What I write will include stories of soldiers, battles, weapons and diplomacy and the cost of war. I will do so because it is still pertinent, it still matters. The terrible costs need to be recounted, because our world could easily fall into a similar tragedy.
British historian Max Hastings wrote about the changes in Europe leading up to the World War, noting that they occurred in approximately the same span of time as have transpired since the attacks of September 11th 2001. Hasting records in his book Catastrophe 1914: Europe Goes to War that “Austrian writer Carl von Lang wrote early in 1914: “There is a feeling that events re in the air; all that is unpredictable is their timing. Perhaps we will see several more years of peace, but it is equally possible that overnight some tremendous upheaval will happen.”

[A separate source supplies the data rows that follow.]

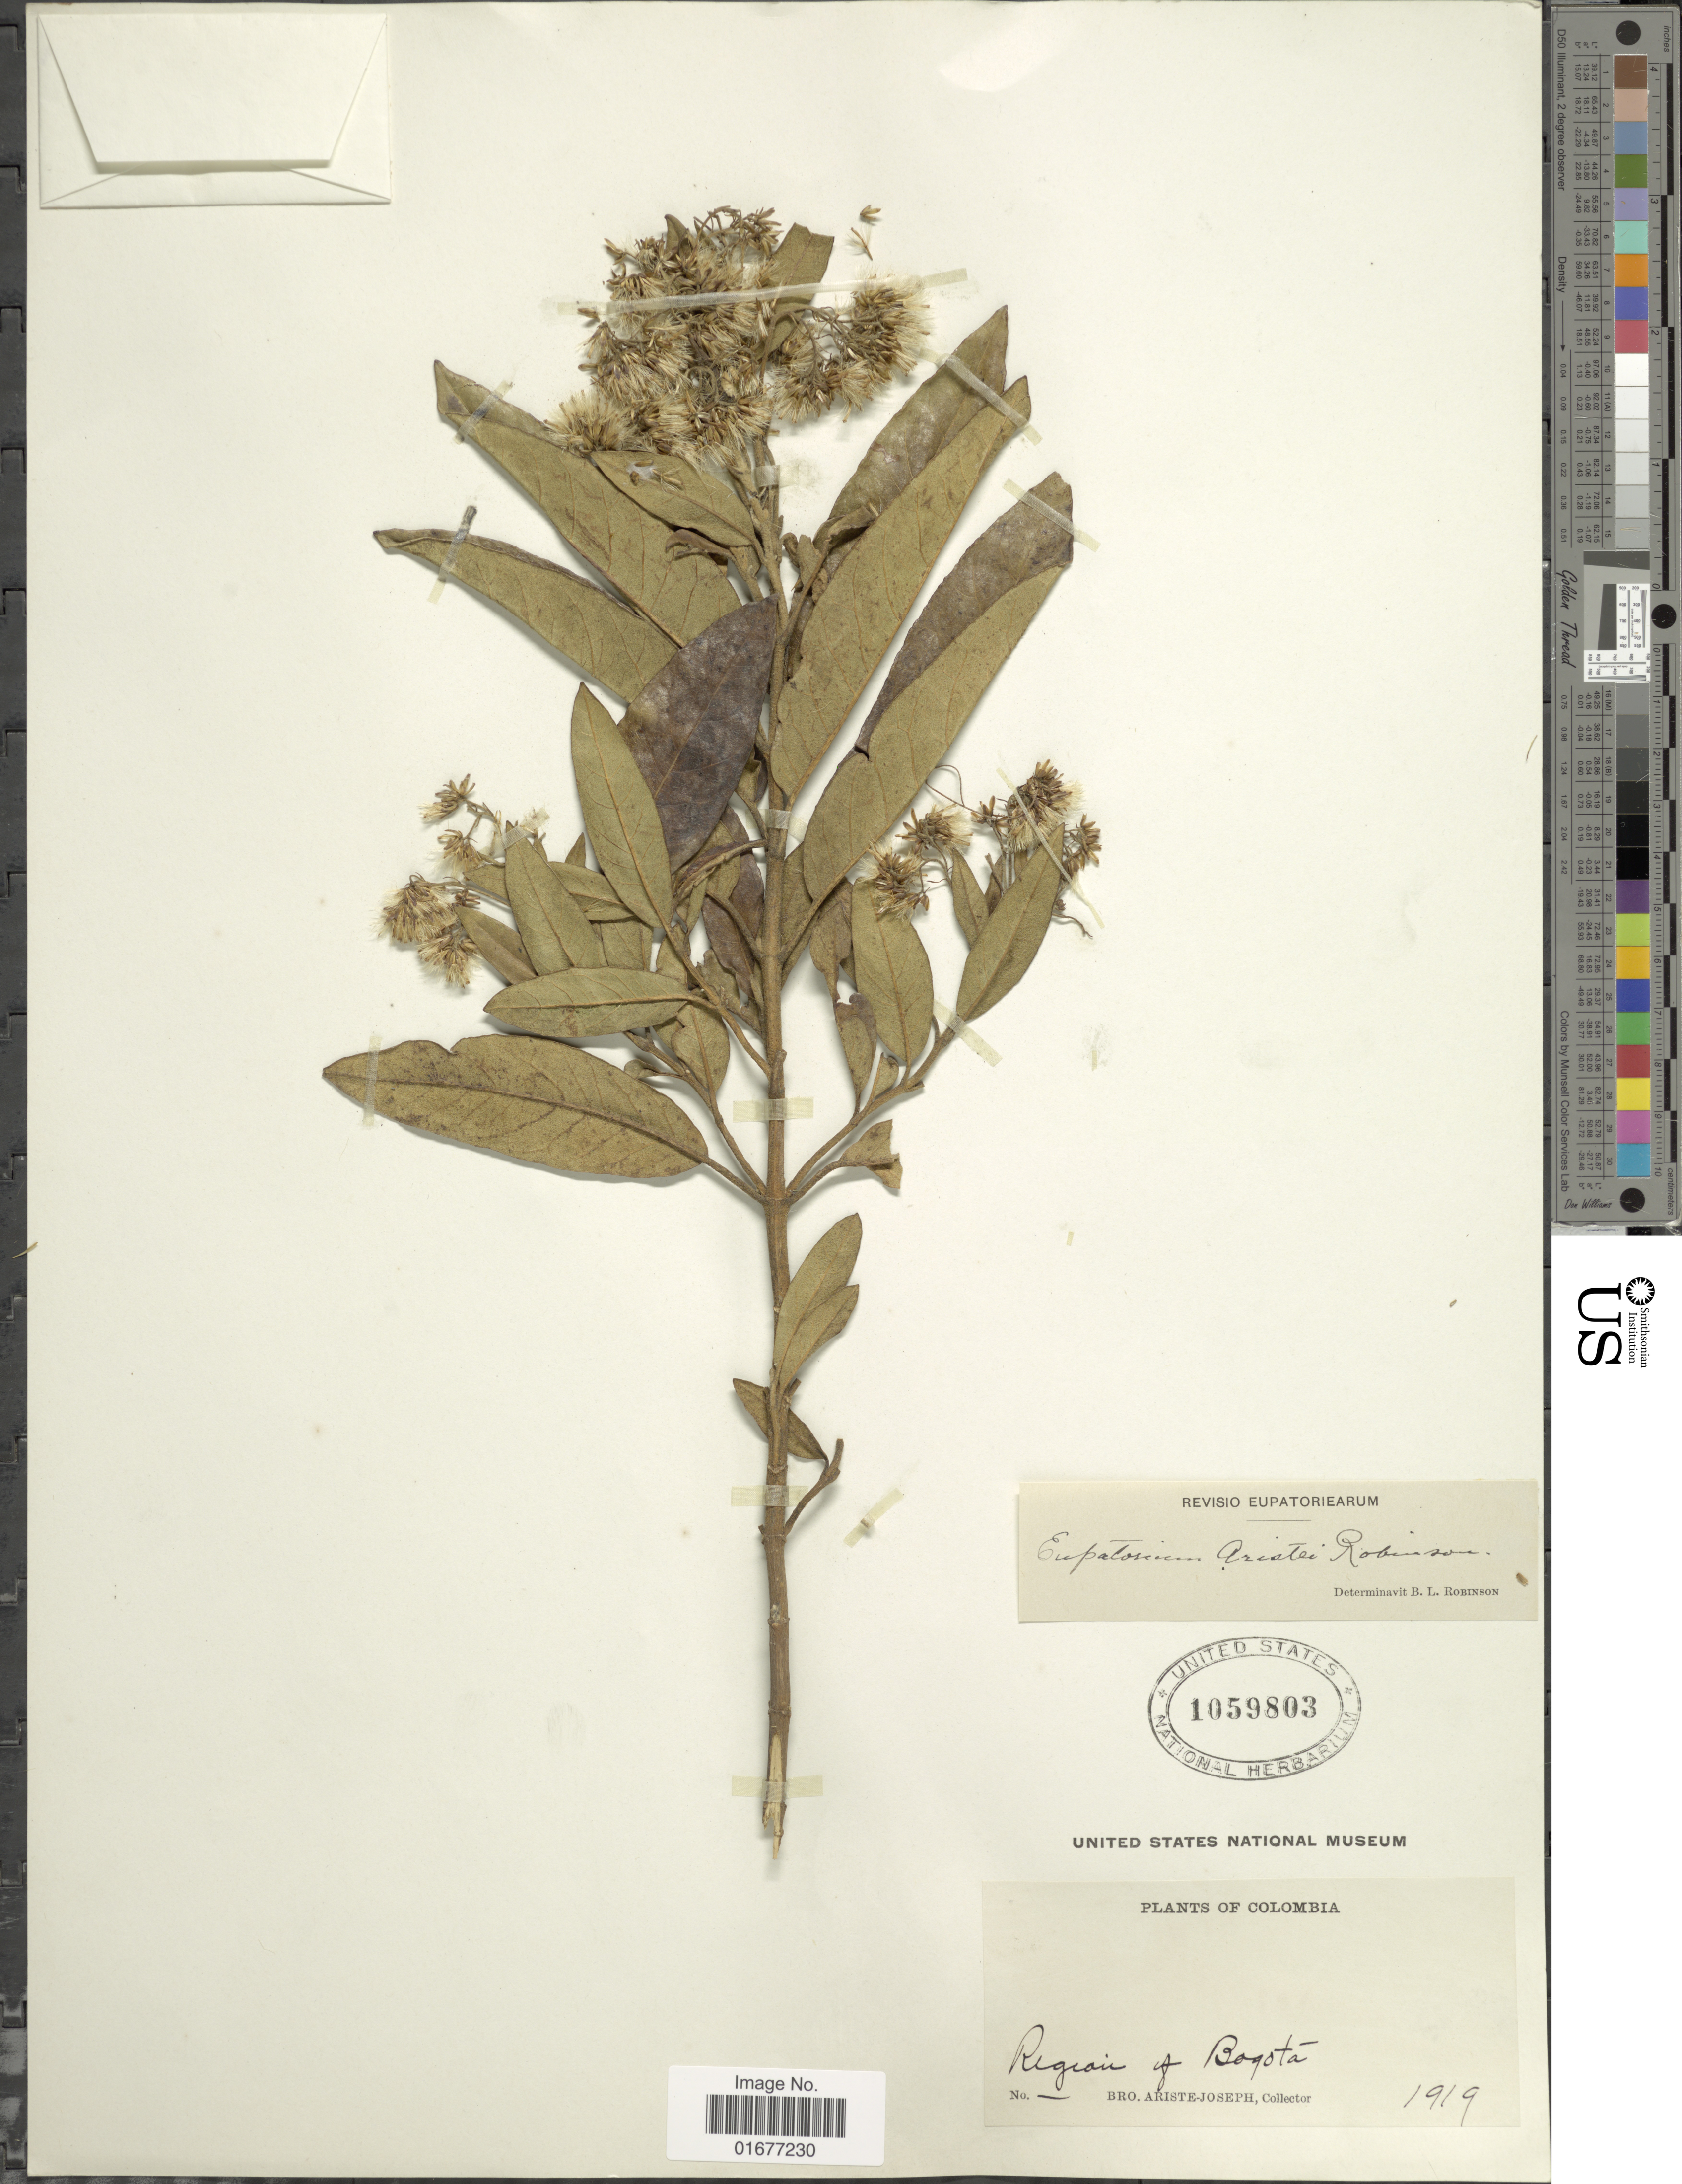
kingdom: Plantae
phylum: Tracheophyta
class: Magnoliopsida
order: Asterales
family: Asteraceae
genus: Ageratina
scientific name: Ageratina aristei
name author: (B.L. Rob.) R.M. King & H. Rob.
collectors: Bro. Ariste-Joseph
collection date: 1919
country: Colombia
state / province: Bogota D.C.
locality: Region of Bogota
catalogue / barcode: US 1059803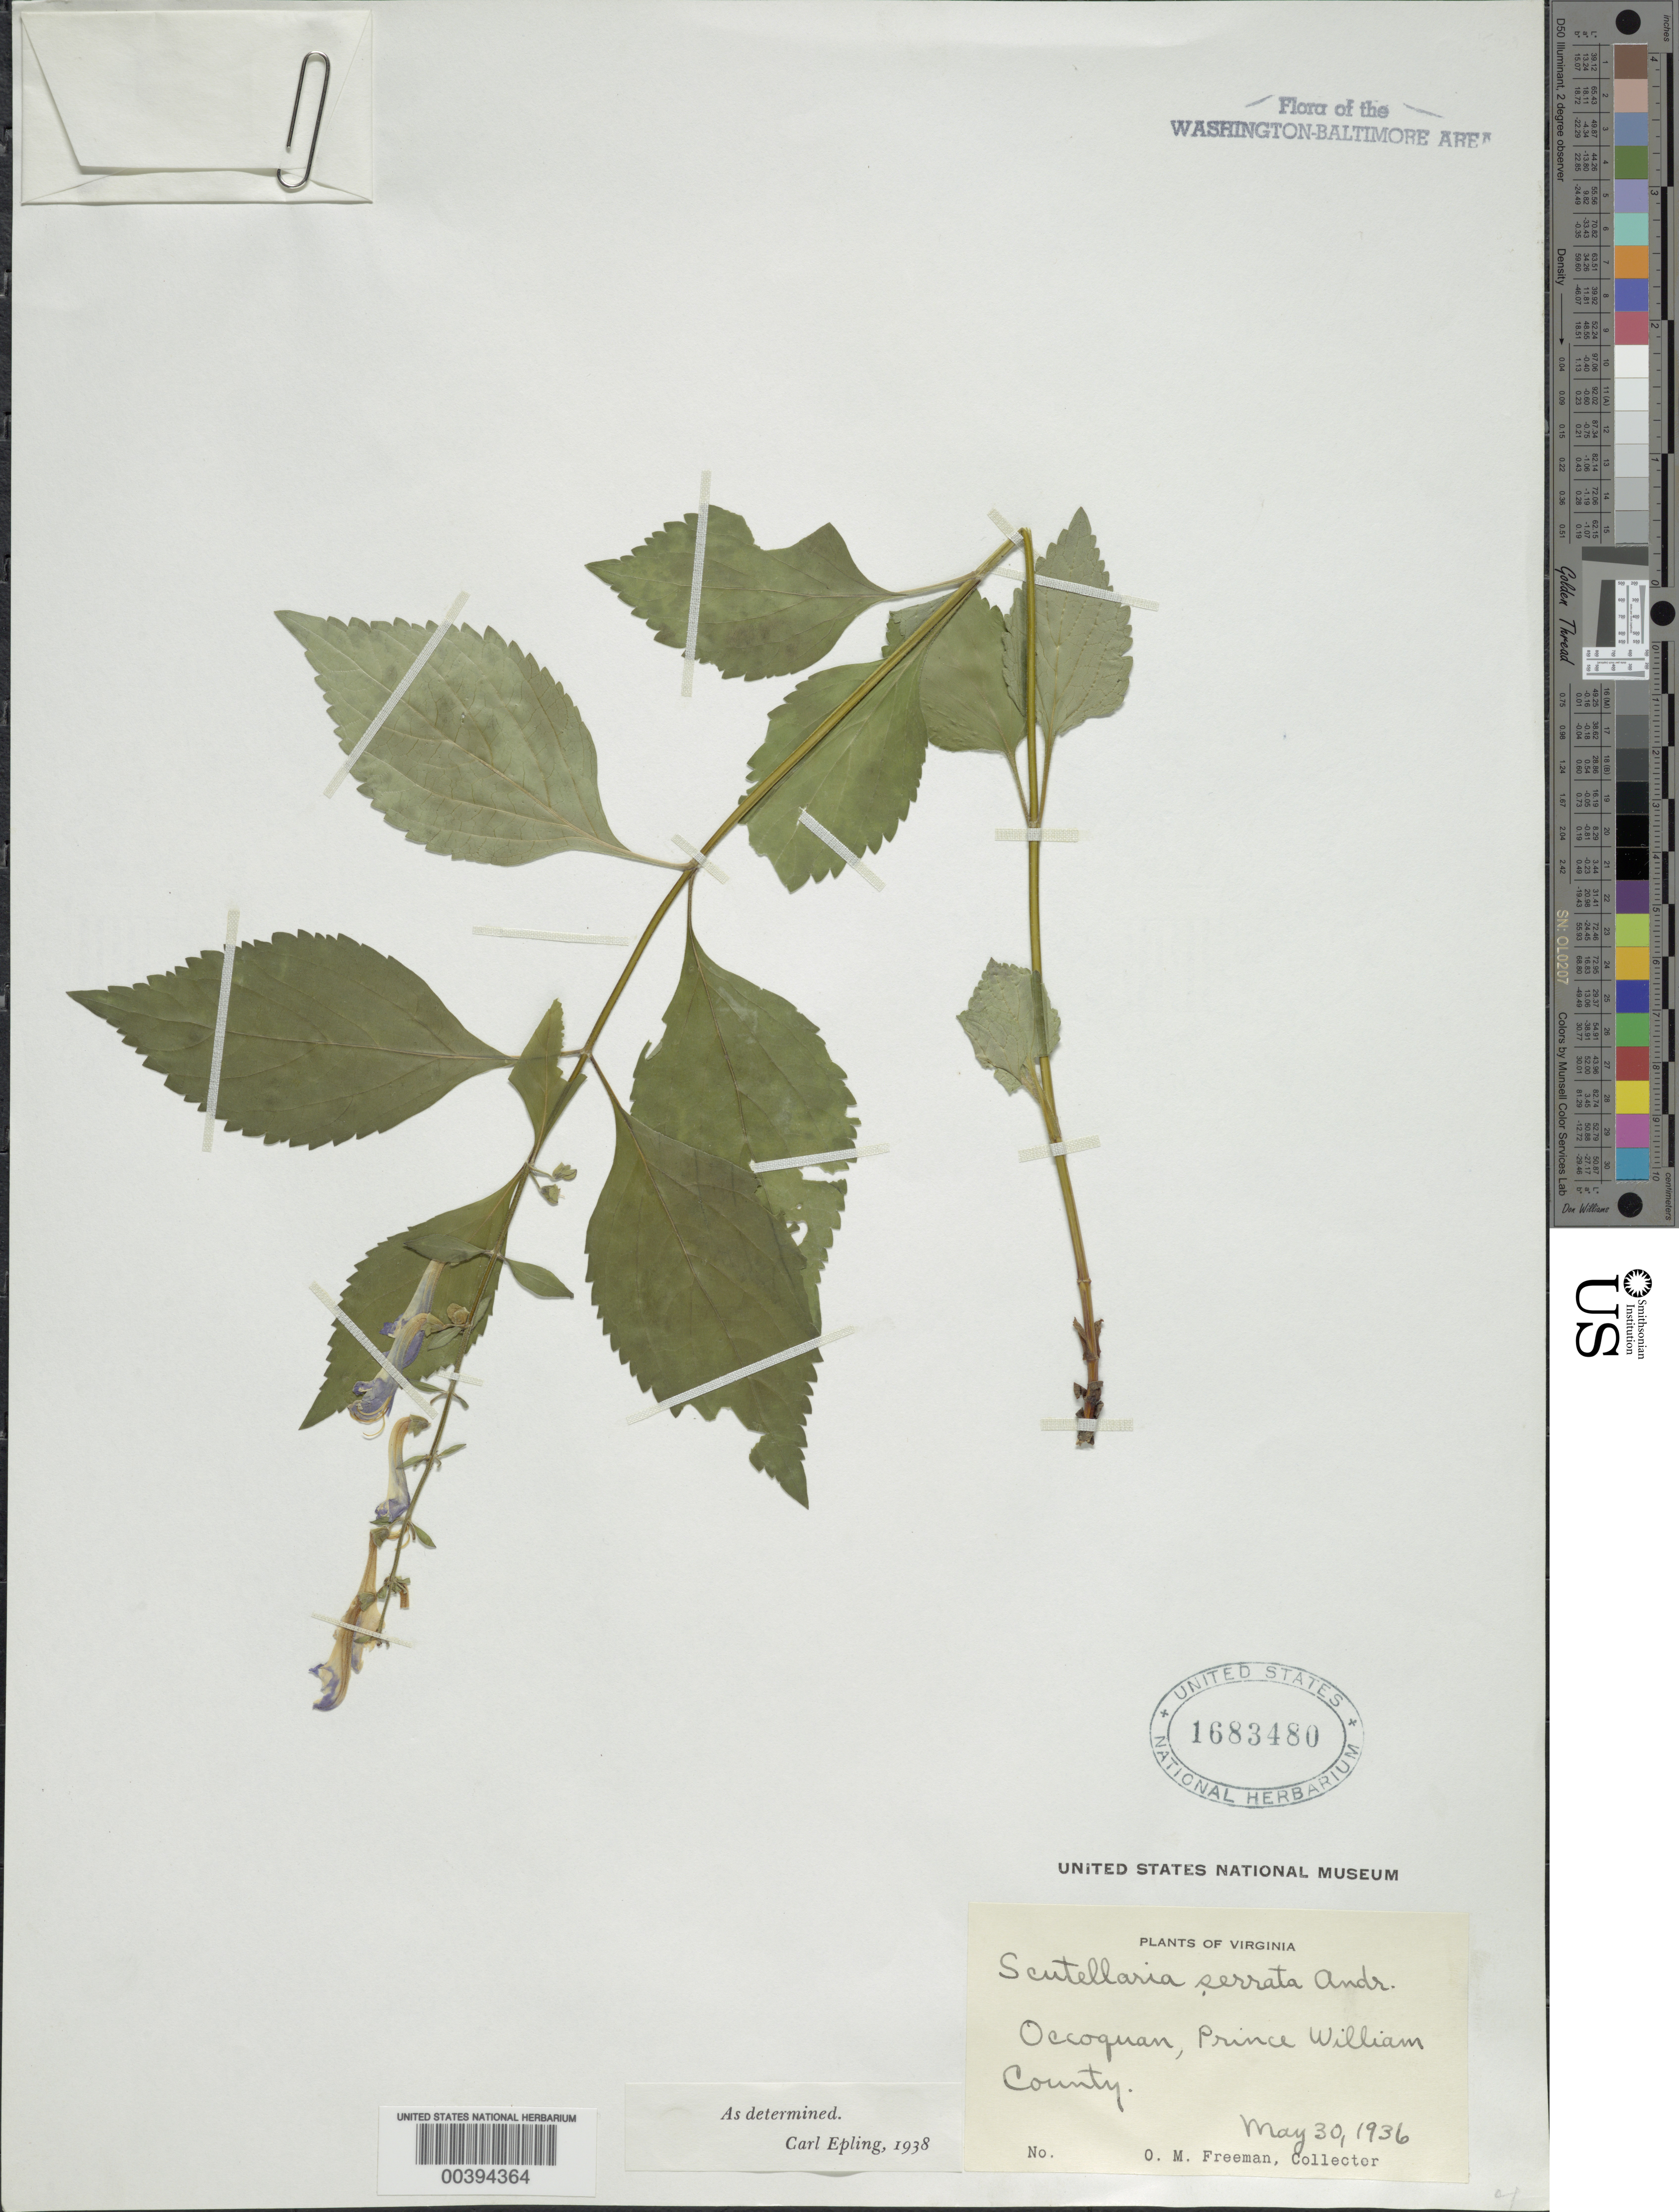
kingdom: Plantae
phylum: Tracheophyta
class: Magnoliopsida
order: Lamiales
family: Lamiaceae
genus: Scutellaria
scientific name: Scutellaria serrata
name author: Andrews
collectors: O. Freeman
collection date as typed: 30 May 1936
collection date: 1936-05-30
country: United States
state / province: Virginia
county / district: Prince William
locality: Occoquan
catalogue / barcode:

Otto von Bismarck prophetically wrote: “If there is ever another war in Europe, it will come out of some damned silly thing in the Balkans.” In July 1914, in the provincial town of Sarajevo, the assassination of an unappreciated and unloved Austrian Archduke, Franz Ferdinand, who was likely the one man in that country who would have tried to avoid war, proved to be the match that lit the kindling which set off the conflagration of the First World War.